Q5: Bitnami subscription changes
Bitnami changed their distribution model (Aug 2025). RabbitMQ already uses bitnamilegacy image. Are other Bitnami charts affected? Will future updates break?
Helm Repos Inventory
| Repository | URL | Where Added |
|---|---|---|
| bitnami | https://charts.bitnami.com/bitnami | 05-install-helm-repos.yml |
| runix | https://helm.runix.net | 05-install-helm-repos.yml |
| graviteeio | https://helm.gravitee.io | 090-setup-gravitee.yml |
| prometheus-community | https://prometheus-community.github.io/helm-charts | 030-setup-prometheus.yml |
| grafana | https://grafana.github.io/helm-charts | multiple playbooks |
| open-telemetry | https://open-telemetry.github.io/opentelemetry-helm-charts | 033-setup-otel-collector.yml |
| argo | https://argoproj.github.io/argo-helm | 220-setup-argocd.yml |
| elastic | https://helm.elastic.co | 060-setup-elasticsearch.yml |
| qdrant | https://qdrant.github.io/qdrant-helm | 044-setup-qdrant.yml |
| open-webui | https://helm.openwebui.com/ | 200-setup-open-webui.yml |
| jupyterhub | https://hub.jupyter.org/helm-chart/ | 350-setup-jupyterhub.yml |
| authentik | https://charts.goauthentik.io | 070-setup-authentik.yml |
| redisinsight | https://mrnim94.github.io/redisinsight/ | 651-adm-redisinsight.yml |
| spark-kubernetes-operator | https://apache.github.io/spark-kubernetes-operator | 330-setup-spark.yml |
| open-metadata | https://open-metadata.github.io/openmetadata-helm-charts/ | 340-setup-openmetadata.yml |
Risk Assessment
High risk (unpinned chart + critical service):
- postgresql (all data services depend on it)
- redis (authentik depends on it)
- elasticsearch
Medium risk (unpinned chart + important service):
- grafana, prometheus, loki, tempo, otel-collector (observability stack)

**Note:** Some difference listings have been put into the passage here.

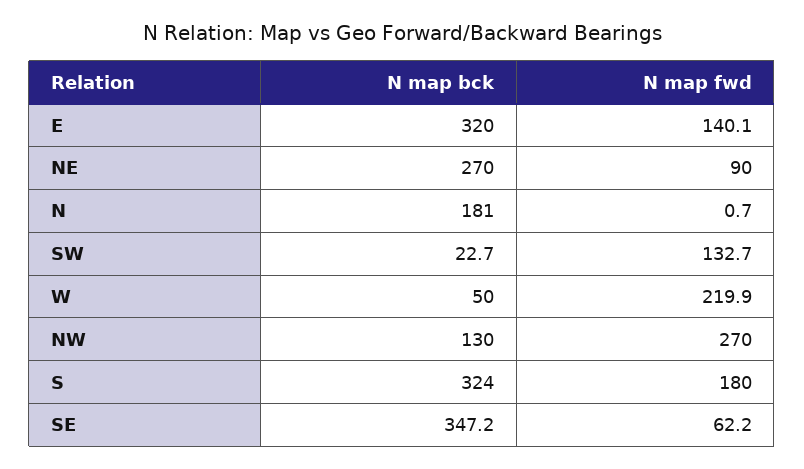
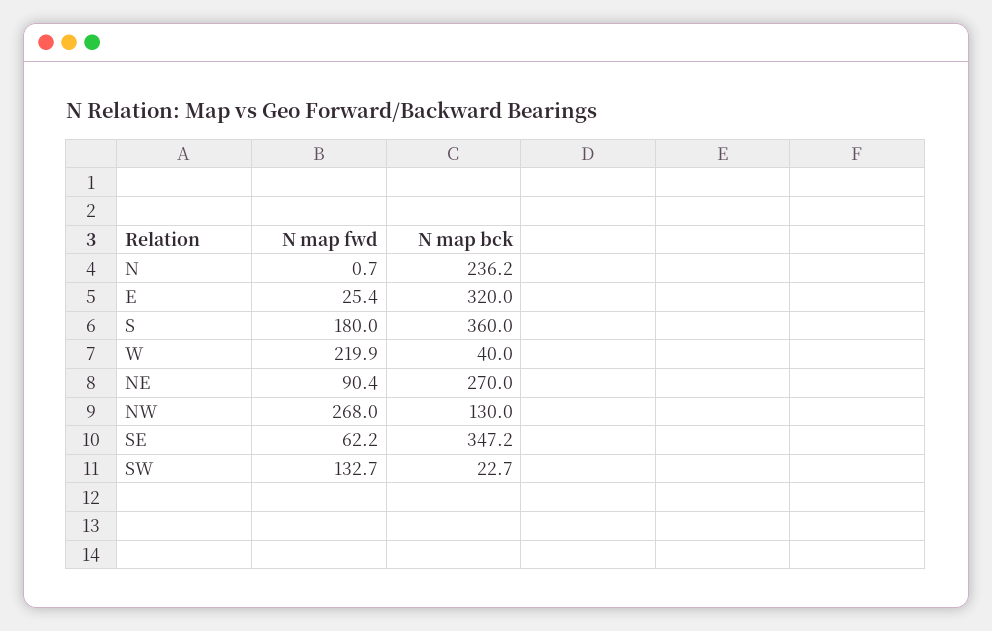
  {
    "N map bck": {
      "E": 320,
      "NE": 270,
-     "N": 181,
+     "N": 236.2,
      "SW": 22.7,
-     "W": 50,
+     "W": 40,
      "NW": 130,
-     "S": 324,
+     "S": 360,
      "SE": 347.2
    },
    "N map fwd": {
-     "E": 140.1,
+     "E": 25.4,
-     "NE": 90,
+     "NE": 90.4,
      "N": 0.7,
      "SW": 132.7,
      "W": 219.9,
-     "NW": 270,
+     "NW": 268,
      "S": 180,
      "SE": 62.2
    }
  }

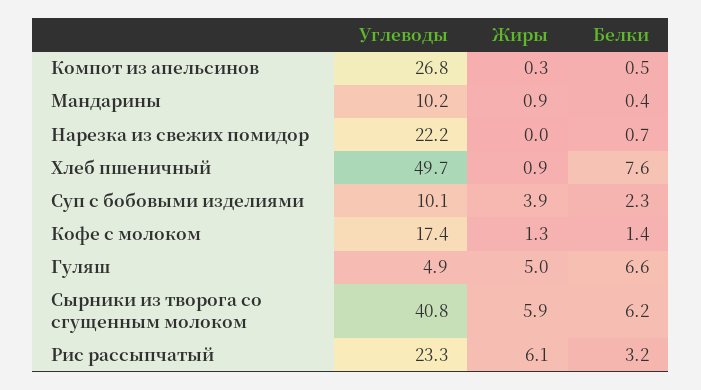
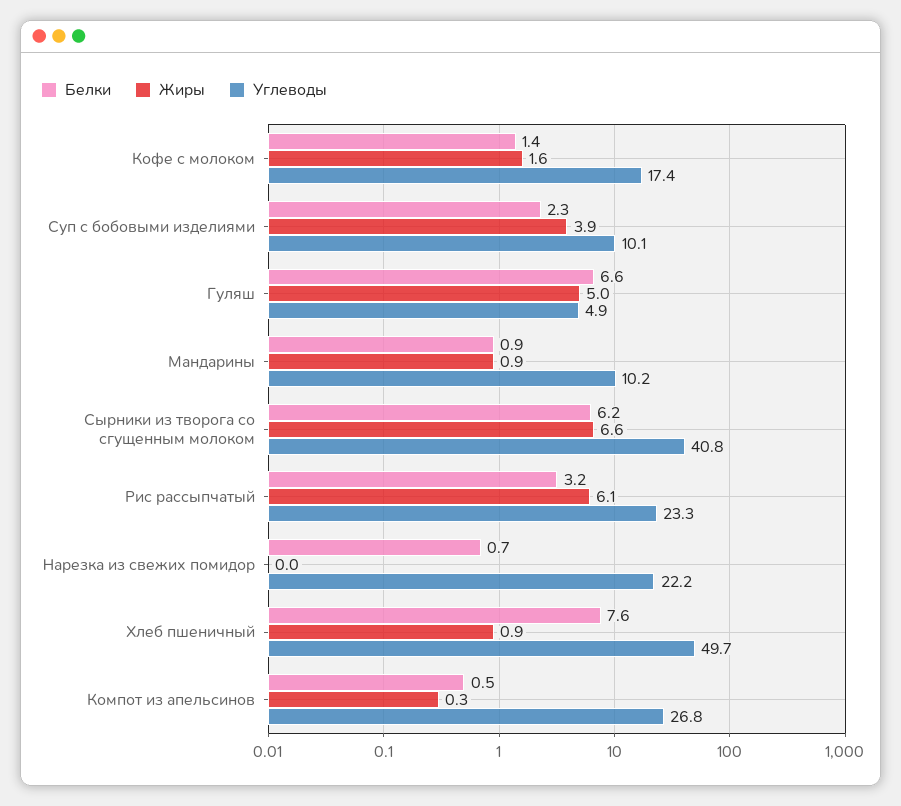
  {
    "Углеводы": {
      "Компот из апельсинов": 26.8,
      "Мандарины": 10.2,
      "Нарезка из свежих помидор": 22.2,
      "Хлеб пшеничный": 49.7,
      "Суп с бобовыми изделиями": 10.1,
      "Кофе с молоком": 17.4,
      "Гуляш": 4.9,
      "Сырники из творога со сгущенным молоком": 40.8,
      "Рис рассыпчатый": 23.3
    },
    "Жиры": {
      "Компот из апельсинов": 0.3,
      "Мандарины": 0.9,
      "Нарезка из свежих помидор": 0,
      "Хлеб пшеничный": 0.9,
      "Суп с бобовыми изделиями": 3.9,
-     "Кофе с молоком": 1.3,
+     "Кофе с молоком": 1.6,
      "Гуляш": 5,
-     "Сырники из творога со сгущенным молоком": 5.9,
+     "Сырники из творога со сгущенным молоком": 6.6,
      "Рис рассыпчатый": 6.1
    },
    "Белки": {
      "Компот из апельсинов": 0.5,
-     "Мандарины": 0.4,
+     "Мандарины": 0.9,
      "Нарезка из свежих помидор": 0.7,
      "Хлеб пшеничный": 7.6,
      "Суп с бобовыми изделиями": 2.3,
      "Кофе с молоком": 1.4,
      "Гуляш": 6.6,
      "Сырники из творога со сгущенным молоком": 6.2,
      "Рис рассыпчатый": 3.2
    }
  }

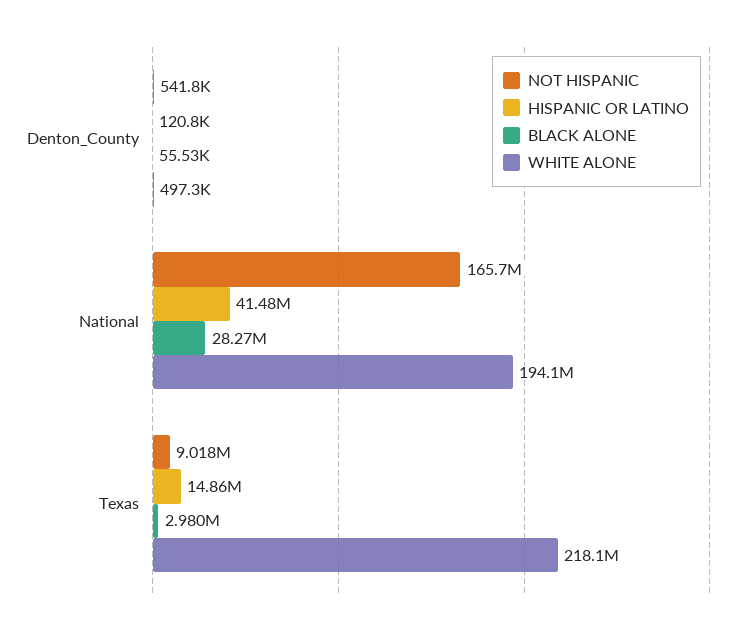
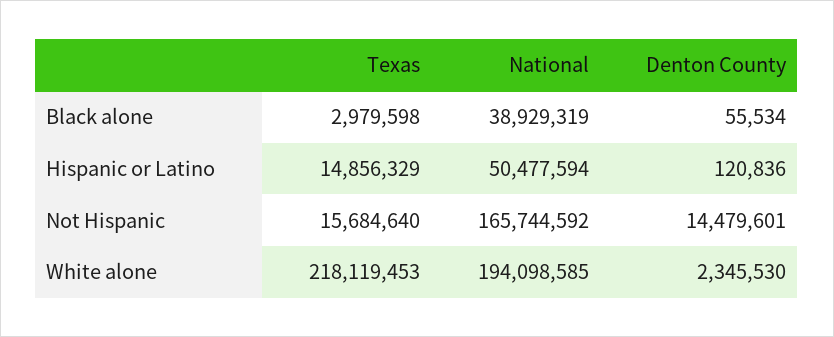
  {
    "NOT HISPANIC": {
-     "Denton_County": 541800,
+     "Denton_County": 14479601,
      "National": 165744592,
-     "Texas": 9018000
+     "Texas": 15684640
    },
    "HISPANIC OR LATINO": {
      "Denton_County": 120836,
-     "National": 41480000,
+     "National": 50477594,
      "Texas": 14856329
    },
    "BLACK ALONE": {
      "Denton_County": 55534,
-     "National": 28270000,
+     "National": 38929319,
      "Texas": 2979598
    },
    "WHITE ALONE": {
-     "Denton_County": 497300,
+     "Denton_County": 2345530,
      "National": 194098585,
      "Texas": 218119453
    }
  }

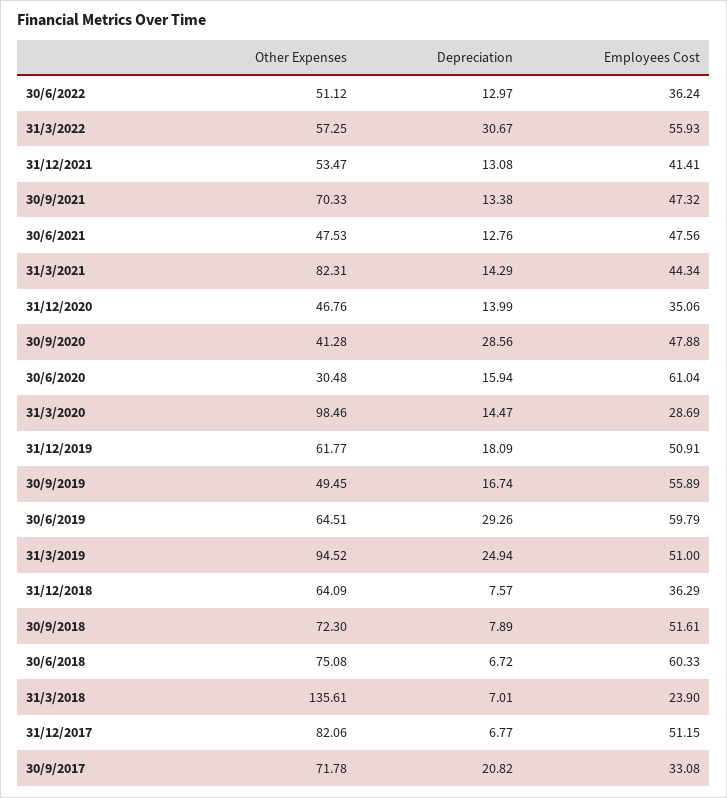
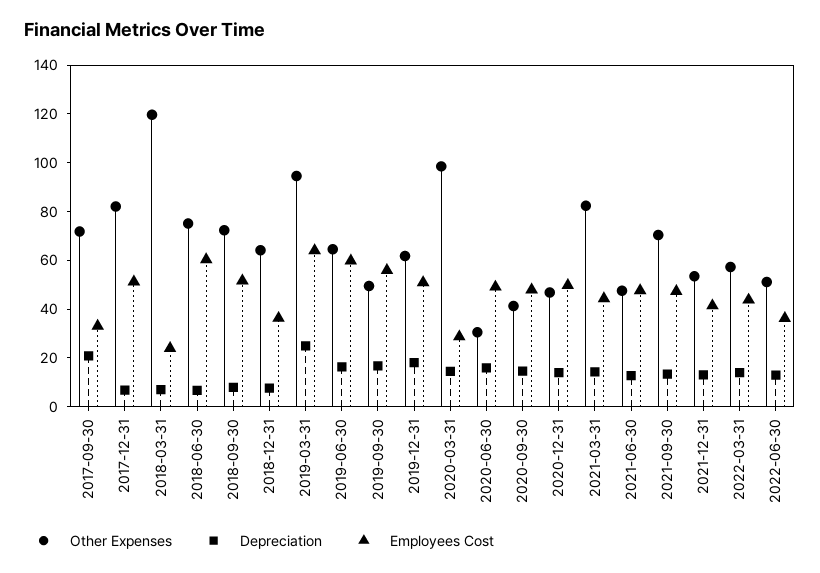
  {
    "Other Expenses": {
      "30/6/2022": 51.12,
      "31/3/2022": 57.25,
      "31/12/2021": 53.47,
      "30/9/2021": 70.33,
      "30/6/2021": 47.53,
      "31/3/2021": 82.31,
      "31/12/2020": 46.76,
      "30/9/2020": 41.28,
      "30/6/2020": 30.48,
      "31/3/2020": 98.46,
      "31/12/2019": 61.77,
      "30/9/2019": 49.45,
      "30/6/2019": 64.51,
      "31/3/2019": 94.52,
      "31/12/2018": 64.09,
      "30/9/2018": 72.3,
      "30/6/2018": 75.08,
-     "31/3/2018": 135.61,
+     "31/3/2018": 120,
      "31/12/2017": 82.06,
      "30/9/2017": 71.78
    },
    "Depreciation": {
      "30/6/2022": 12.97,
-     "31/3/2022": 30.67,
+     "31/3/2022": 15,
      "31/12/2021": 13.08,
      "30/9/2021": 13.38,
      "30/6/2021": 12.76,
      "31/3/2021": 14.29,
      "31/12/2020": 13.99,
-     "30/9/2020": 28.56,
+     "30/9/2020": 15,
      "30/6/2020": 15.94,
      "31/3/2020": 14.47,
      "31/12/2019": 18.09,
      "30/9/2019": 16.74,
-     "30/6/2019": 29.26,
+     "30/6/2019": 15,
      "31/3/2019": 24.94,
      "31/12/2018": 7.57,
      "30/9/2018": 7.89,
      "30/6/2018": 6.72,
      "31/3/2018": 7.01,
      "31/12/2017": 6.77,
      "30/9/2017": 20.82
    },
    "Employees Cost": {
      "30/6/2022": 36.24,
-     "31/3/2022": 55.93,
+     "31/3/2022": 45,
      "31/12/2021": 41.41,
      "30/9/2021": 47.32,
      "30/6/2021": 47.56,
      "31/3/2021": 44.34,
-     "31/12/2020": 35.06,
+     "31/12/2020": 50,
      "30/9/2020": 47.88,
-     "30/6/2020": 61.04,
+     "30/6/2020": 50,
      "31/3/2020": 28.69,
      "31/12/2019": 50.91,
      "30/9/2019": 55.89,
      "30/6/2019": 59.79,
-     "31/3/2019": 51,
+     "31/3/2019": 65,
      "31/12/2018": 36.29,
      "30/9/2018": 51.61,
      "30/6/2018": 60.33,
      "31/3/2018": 23.9,
      "31/12/2017": 51.15,
      "30/9/2017": 33.08
    }
  }

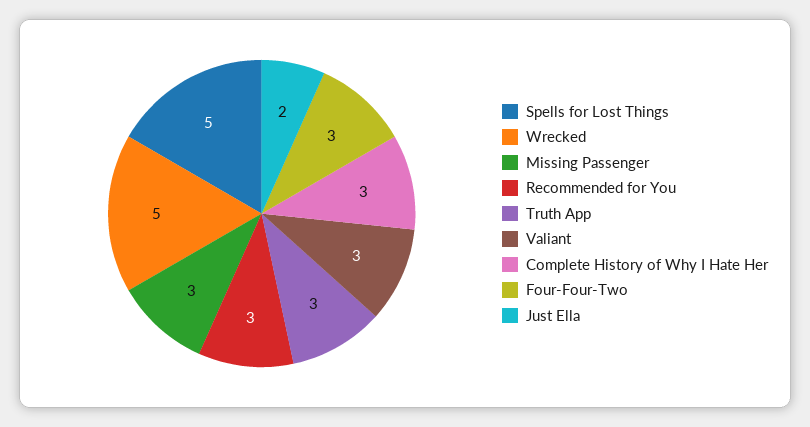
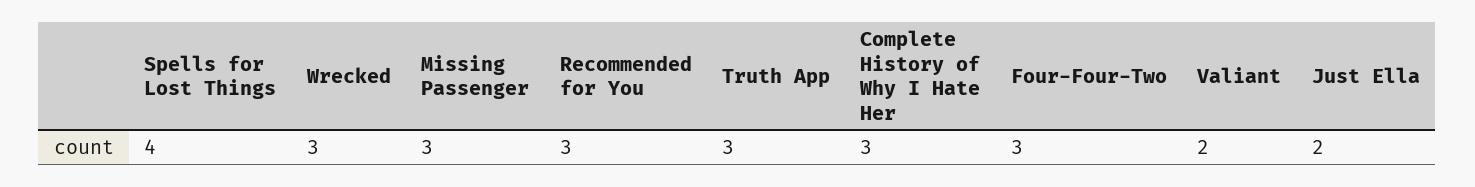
  {
-   "Spells for Lost Things": 5,
+   "Spells for Lost Things": 4,
-   "Wrecked": 5,
+   "Wrecked": 3,
    "Missing Passenger": 3,
    "Recommended for You": 3,
    "Truth App": 3,
-   "Valiant": 3,
+   "Valiant": 2,
    "Complete History of Why I Hate Her": 3,
    "Four-Four-Two": 3,
    "Just Ella": 2
  }

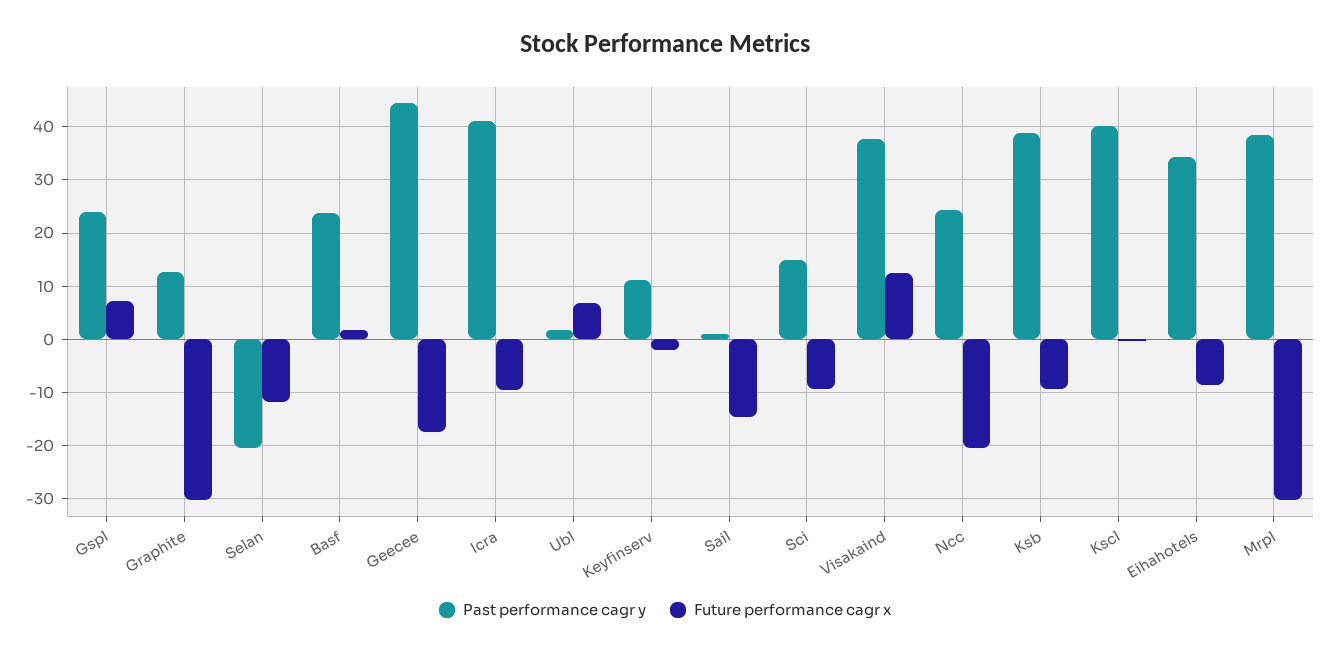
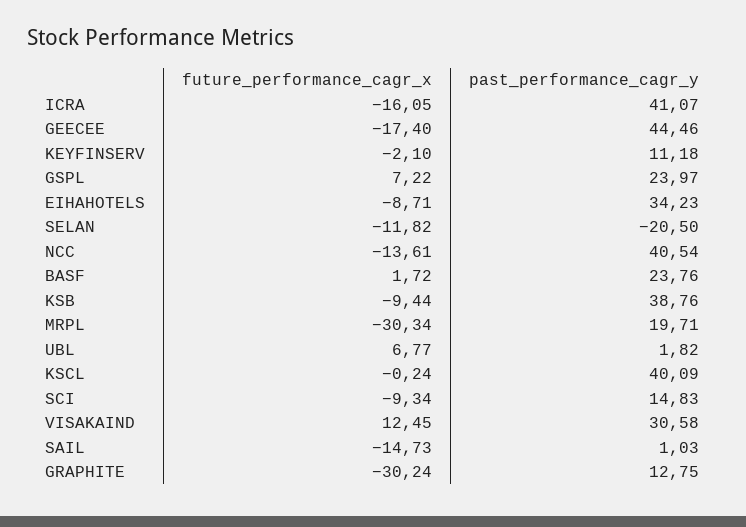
  {
    "Past performance cagr y": {
      "Gspl": 23.97,
      "Graphite": 12.75,
      "Selan": -20.5,
      "Basf": 23.76,
      "Geecee": 44.46,
      "Icra": 41.07,
      "Ubl": 1.82,
      "Keyfinserv": 11.18,
      "Sail": 1.03,
      "Sci": 14.83,
-     "Visakaind": 38,
+     "Visakaind": 30.58,
-     "Ncc": 24,
+     "Ncc": 40.54,
      "Ksb": 38.76,
      "Kscl": 40.09,
      "Eihahotels": 34.23,
-     "Mrpl": 38
+     "Mrpl": 19.71
    },
    "Future performance cagr x": {
      "Gspl": 7.22,
      "Graphite": -30.24,
      "Selan": -11.82,
      "Basf": 1.72,
      "Geecee": -17.4,
-     "Icra": -10,
+     "Icra": -16.05,
      "Ubl": 6.77,
      "Keyfinserv": -2.1,
      "Sail": -14.73,
      "Sci": -9.34,
      "Visakaind": 12.45,
-     "Ncc": -20,
+     "Ncc": -13.61,
      "Ksb": -9.44,
      "Kscl": -0.24,
      "Eihahotels": -8.71,
      "Mrpl": -30.34
    }
  }

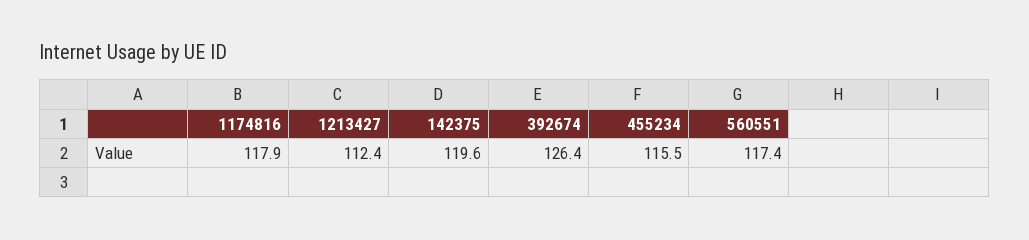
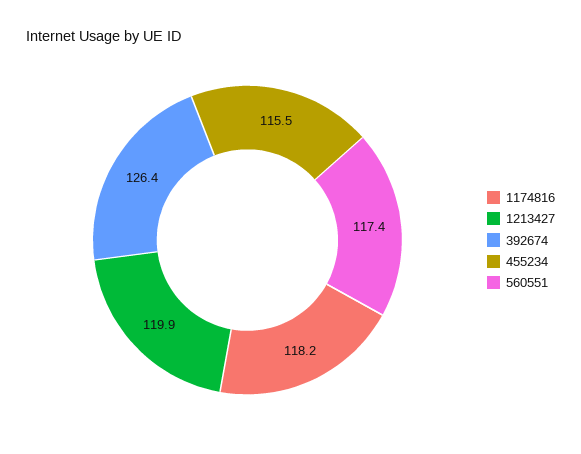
  {
-   "1174816": 117.9,
+   "1174816": 118.2,
-   "1213427": 112.4,
+   "1213427": 119.9,
-   "142375": 119.6,
    "392674": 126.4,
    "455234": 115.5,
    "560551": 117.4
  }

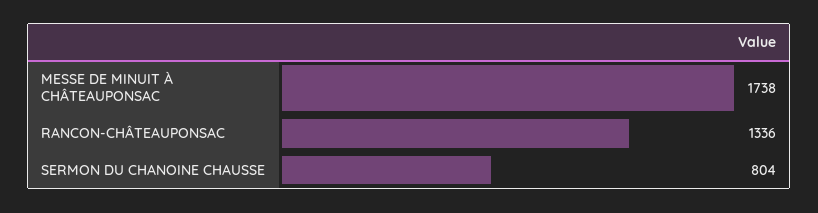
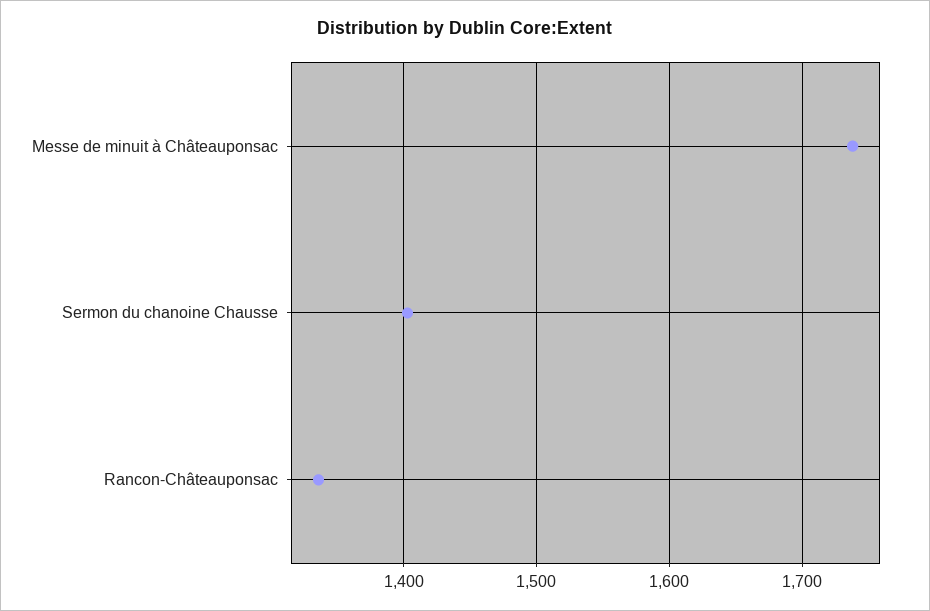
  {
    "MESSE DE MINUIT À CHÂTEAUPONSAC": 1738,
    "RANCON-CHÂTEAUPONSAC": 1336,
-   "SERMON DU CHANOINE CHAUSSE": 804
+   "SERMON DU CHANOINE CHAUSSE": 1400
  }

- open-webui, litellm (AI stack)
- jupyterhub, spark (data science stack)
Lower risk (unpinned chart + admin/utility):
- pgadmin, redisinsight, qdrant, tika
:latest images (highest breakage risk):
- postgresql (custom image — we control this)
- unity-catalog
- cloudflare-tunnel
- busybox (pgadmin init container)
Next Step
Investigate the questions above, then create a PLAN with a phased approach to pin versions across all services.